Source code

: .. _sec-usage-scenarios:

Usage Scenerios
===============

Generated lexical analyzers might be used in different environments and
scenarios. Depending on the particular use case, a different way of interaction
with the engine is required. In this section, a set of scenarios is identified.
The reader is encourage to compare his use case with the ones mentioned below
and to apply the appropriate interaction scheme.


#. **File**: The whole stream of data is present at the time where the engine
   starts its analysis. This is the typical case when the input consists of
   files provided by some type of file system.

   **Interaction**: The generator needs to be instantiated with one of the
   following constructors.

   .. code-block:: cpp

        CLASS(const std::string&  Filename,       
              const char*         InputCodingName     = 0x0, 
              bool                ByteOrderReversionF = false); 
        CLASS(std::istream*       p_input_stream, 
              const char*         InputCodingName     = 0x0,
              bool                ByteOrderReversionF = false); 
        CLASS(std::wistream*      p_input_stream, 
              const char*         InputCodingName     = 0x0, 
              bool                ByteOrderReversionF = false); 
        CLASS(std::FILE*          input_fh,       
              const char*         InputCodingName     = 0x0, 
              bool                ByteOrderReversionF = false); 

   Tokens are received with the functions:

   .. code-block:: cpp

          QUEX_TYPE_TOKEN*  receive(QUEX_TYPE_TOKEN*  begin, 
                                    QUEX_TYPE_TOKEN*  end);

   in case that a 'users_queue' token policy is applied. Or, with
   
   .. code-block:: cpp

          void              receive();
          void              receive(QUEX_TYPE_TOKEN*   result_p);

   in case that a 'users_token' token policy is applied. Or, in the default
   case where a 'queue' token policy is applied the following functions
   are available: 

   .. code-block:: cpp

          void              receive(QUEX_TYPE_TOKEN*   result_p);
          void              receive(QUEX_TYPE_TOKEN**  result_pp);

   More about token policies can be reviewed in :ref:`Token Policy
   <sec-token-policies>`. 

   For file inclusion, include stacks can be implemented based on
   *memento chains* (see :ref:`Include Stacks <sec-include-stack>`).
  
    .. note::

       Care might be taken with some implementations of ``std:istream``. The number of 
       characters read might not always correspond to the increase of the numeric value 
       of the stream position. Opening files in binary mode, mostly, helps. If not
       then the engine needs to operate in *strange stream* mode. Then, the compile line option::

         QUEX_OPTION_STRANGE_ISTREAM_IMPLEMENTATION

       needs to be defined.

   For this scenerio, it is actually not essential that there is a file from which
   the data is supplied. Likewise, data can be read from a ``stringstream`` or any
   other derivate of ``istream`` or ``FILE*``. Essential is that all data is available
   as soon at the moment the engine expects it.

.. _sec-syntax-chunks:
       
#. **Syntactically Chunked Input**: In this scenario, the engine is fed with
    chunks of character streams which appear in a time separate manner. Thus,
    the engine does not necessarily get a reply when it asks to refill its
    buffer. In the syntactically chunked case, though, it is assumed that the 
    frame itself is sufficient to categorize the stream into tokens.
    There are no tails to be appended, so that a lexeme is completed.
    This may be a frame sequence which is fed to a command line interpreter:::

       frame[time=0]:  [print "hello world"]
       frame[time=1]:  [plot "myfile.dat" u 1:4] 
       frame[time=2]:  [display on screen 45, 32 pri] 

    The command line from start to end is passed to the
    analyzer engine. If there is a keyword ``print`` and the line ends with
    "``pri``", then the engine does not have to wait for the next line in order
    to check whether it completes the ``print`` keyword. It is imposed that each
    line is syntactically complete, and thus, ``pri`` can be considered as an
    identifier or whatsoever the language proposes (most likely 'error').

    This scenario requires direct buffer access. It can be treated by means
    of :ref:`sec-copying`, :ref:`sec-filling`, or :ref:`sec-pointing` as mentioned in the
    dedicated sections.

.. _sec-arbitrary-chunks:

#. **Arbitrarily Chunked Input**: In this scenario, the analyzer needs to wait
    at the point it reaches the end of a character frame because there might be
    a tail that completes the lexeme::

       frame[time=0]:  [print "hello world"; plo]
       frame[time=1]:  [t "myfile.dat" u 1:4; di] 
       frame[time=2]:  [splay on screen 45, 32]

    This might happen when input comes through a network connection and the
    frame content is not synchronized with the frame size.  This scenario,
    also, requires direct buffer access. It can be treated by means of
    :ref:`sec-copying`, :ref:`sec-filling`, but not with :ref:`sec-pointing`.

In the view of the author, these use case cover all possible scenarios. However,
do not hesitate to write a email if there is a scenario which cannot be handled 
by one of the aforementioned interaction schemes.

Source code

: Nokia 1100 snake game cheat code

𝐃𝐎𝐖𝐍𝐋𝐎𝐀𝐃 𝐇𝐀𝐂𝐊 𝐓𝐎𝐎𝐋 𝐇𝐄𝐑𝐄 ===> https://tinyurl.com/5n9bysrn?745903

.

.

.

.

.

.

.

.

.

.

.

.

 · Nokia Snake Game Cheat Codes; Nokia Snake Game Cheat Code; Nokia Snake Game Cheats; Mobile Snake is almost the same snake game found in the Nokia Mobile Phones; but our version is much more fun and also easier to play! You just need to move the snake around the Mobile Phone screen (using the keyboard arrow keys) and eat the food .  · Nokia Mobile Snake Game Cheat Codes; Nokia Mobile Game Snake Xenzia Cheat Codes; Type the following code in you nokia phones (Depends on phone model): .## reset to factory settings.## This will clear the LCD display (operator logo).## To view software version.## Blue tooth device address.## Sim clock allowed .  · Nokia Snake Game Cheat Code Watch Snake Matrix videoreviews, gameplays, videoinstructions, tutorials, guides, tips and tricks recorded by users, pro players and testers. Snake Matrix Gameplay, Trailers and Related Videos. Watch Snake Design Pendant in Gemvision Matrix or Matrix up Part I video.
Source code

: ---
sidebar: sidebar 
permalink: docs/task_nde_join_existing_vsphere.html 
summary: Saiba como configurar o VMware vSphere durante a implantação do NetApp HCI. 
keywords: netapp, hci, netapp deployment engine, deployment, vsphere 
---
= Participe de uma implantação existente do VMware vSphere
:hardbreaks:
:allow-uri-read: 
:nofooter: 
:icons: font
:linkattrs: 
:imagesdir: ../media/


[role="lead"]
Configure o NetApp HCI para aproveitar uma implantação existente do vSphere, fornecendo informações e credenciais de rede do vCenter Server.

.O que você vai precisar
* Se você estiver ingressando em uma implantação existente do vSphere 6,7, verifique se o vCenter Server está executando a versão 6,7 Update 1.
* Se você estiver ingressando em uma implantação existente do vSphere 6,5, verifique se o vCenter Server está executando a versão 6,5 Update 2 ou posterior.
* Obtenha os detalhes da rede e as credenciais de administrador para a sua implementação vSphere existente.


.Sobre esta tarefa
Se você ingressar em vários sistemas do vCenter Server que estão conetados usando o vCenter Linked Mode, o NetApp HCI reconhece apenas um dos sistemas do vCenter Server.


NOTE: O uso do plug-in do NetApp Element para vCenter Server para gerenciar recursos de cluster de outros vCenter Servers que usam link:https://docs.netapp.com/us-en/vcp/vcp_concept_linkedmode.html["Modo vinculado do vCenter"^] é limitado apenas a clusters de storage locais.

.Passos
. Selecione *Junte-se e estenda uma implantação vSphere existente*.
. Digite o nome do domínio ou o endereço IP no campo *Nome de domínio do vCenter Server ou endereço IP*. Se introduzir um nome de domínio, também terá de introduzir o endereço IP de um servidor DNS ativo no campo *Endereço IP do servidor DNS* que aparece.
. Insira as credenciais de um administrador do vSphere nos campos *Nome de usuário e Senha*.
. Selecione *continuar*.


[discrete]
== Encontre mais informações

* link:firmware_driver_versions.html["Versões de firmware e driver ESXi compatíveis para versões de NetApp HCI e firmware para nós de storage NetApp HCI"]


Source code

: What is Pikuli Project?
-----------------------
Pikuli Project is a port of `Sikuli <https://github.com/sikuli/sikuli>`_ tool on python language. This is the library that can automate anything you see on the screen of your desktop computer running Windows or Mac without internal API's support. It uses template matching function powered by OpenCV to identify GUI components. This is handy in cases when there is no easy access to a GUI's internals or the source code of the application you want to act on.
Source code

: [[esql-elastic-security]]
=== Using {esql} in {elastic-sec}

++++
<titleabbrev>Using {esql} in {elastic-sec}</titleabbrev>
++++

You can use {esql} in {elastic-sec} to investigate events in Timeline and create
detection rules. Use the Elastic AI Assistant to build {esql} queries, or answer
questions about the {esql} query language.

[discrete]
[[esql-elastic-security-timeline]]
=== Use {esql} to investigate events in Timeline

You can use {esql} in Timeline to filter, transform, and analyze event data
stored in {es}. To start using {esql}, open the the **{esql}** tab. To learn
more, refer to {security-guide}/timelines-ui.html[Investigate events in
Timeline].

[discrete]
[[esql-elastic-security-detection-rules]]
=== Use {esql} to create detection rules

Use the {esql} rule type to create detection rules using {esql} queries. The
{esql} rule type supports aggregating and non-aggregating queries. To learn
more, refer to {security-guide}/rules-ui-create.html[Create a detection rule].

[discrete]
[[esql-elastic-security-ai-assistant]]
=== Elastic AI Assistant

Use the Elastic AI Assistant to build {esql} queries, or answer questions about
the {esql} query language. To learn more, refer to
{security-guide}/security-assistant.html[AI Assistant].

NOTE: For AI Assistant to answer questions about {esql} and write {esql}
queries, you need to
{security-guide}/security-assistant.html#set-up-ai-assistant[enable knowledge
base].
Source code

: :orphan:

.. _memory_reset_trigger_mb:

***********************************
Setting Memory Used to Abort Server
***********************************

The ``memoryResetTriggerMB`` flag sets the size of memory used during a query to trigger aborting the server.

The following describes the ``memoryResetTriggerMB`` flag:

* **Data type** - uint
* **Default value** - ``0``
****************************************
_To-do item_
The lines to report are those in the material above that contain the word "lexeme"; copy every one of them.

_Response_
    There are no tails to be appended, so that a lexeme is completed.
    a tail that completes the lexeme::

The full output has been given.